CHALLENGE: Reproduce word for word the lines of the data below that start with the line containing "Source Extractor 2.28.2" and run through the line containing "[instrumental pixel values]", including both of those lines.

═══ INPUT ROWS ═══

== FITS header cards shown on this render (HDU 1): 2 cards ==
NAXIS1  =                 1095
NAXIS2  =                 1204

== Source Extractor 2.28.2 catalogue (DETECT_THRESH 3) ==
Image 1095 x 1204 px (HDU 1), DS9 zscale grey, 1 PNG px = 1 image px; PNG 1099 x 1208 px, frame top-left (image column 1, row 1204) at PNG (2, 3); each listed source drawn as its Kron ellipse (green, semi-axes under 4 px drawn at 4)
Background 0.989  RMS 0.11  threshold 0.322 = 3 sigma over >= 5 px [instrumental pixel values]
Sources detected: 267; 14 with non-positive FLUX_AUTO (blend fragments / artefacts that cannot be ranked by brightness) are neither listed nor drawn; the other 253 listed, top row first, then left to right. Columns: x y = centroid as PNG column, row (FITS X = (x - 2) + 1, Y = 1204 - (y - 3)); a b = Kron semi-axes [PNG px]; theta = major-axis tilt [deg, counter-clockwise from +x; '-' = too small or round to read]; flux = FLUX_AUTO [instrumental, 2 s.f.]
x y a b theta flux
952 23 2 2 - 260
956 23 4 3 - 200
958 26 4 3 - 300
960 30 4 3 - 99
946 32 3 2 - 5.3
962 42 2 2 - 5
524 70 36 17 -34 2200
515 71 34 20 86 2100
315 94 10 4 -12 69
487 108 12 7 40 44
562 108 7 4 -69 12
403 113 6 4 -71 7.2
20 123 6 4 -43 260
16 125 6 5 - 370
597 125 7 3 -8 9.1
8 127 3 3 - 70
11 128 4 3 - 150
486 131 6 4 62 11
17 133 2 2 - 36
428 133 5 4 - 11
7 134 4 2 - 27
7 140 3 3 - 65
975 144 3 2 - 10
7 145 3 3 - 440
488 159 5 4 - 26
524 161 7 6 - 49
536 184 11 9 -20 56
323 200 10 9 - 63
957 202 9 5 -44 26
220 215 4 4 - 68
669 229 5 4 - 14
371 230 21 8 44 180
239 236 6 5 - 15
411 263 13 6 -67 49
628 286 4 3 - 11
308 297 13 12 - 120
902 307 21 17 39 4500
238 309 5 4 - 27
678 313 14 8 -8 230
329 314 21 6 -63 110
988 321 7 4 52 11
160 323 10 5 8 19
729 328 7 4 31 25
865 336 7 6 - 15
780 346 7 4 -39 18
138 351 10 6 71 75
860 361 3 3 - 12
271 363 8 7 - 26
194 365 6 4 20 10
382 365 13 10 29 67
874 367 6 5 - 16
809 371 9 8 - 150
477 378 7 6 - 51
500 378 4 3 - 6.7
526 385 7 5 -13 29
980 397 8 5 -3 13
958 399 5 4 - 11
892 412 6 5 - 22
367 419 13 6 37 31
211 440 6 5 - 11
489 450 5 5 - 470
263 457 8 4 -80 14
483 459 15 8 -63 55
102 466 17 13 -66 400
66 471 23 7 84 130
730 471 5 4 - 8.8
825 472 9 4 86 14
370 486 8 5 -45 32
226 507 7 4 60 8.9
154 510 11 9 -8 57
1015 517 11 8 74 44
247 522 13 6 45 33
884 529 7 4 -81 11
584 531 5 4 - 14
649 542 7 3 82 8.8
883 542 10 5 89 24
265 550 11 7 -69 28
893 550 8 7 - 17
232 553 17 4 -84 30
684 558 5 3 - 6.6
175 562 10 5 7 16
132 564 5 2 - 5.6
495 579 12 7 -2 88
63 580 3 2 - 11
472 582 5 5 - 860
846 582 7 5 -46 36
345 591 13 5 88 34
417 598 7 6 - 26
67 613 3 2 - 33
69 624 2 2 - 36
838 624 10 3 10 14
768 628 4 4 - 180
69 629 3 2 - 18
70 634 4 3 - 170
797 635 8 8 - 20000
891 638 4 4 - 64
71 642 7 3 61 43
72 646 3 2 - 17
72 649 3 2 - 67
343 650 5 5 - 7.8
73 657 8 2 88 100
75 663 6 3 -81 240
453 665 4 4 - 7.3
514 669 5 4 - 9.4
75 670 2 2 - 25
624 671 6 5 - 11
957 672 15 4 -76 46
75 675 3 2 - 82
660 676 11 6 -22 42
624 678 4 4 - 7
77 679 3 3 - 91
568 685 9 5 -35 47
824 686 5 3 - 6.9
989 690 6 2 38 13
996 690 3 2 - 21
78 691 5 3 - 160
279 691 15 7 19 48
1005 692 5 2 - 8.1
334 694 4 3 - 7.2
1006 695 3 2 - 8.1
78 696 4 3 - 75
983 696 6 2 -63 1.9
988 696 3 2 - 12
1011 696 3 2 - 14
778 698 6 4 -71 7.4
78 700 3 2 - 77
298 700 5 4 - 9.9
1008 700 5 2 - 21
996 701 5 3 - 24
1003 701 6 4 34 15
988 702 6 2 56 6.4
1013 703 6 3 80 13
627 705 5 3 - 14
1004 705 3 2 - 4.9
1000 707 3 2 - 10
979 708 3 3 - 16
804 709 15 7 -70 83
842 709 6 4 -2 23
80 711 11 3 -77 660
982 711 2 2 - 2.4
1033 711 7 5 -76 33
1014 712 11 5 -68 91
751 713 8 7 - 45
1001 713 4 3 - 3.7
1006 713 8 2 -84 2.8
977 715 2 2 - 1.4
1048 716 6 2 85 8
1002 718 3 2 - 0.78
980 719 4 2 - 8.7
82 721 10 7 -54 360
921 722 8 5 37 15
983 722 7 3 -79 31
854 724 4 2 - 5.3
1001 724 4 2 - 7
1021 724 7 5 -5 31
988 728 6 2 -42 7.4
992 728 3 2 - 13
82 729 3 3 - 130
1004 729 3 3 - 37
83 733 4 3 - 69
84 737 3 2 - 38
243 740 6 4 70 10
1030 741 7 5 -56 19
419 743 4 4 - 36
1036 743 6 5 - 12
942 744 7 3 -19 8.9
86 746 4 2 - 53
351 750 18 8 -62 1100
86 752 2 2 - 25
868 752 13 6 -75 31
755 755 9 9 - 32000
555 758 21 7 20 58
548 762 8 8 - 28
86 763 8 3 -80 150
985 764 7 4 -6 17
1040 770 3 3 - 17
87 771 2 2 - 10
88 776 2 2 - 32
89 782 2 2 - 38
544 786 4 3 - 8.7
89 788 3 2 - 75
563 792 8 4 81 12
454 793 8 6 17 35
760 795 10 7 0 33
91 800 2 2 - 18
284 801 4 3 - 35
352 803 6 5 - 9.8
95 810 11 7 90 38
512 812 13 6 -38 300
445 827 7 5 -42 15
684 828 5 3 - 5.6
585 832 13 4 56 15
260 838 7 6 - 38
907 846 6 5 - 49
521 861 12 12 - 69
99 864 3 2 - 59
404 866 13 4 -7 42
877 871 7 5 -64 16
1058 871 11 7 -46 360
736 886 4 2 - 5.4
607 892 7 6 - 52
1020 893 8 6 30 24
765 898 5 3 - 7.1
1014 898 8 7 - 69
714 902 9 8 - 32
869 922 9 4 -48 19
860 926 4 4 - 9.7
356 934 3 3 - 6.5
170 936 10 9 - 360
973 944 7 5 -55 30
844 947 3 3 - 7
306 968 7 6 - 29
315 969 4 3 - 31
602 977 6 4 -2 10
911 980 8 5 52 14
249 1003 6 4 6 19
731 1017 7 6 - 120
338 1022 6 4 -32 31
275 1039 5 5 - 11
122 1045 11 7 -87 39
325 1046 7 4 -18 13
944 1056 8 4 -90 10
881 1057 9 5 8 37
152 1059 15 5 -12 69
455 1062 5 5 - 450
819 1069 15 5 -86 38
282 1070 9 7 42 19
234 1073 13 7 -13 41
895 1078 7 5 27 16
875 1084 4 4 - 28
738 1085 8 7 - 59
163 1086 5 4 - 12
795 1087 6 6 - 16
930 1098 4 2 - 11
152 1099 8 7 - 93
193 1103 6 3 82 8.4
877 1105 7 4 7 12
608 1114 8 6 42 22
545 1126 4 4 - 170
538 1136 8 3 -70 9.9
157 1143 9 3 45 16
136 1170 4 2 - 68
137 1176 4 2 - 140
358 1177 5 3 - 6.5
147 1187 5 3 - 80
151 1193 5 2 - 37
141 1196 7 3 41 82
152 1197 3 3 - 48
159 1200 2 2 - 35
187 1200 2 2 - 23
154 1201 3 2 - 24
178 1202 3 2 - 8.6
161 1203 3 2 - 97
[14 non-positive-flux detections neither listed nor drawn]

═══

RESULT BELOW:
== Source Extractor 2.28.2 catalogue (DETECT_THRESH 3) ==
Image 1095 x 1204 px (HDU 1), DS9 zscale grey, 1 PNG px = 1 image px; PNG 1099 x 1208 px, frame top-left (image column 1, row 1204) at PNG (2, 3); each listed source drawn as its Kron ellipse (green, semi-axes under 4 px drawn at 4)
Background 0.989  RMS 0.11  threshold 0.322 = 3 sigma over >= 5 px [instrumental pixel values]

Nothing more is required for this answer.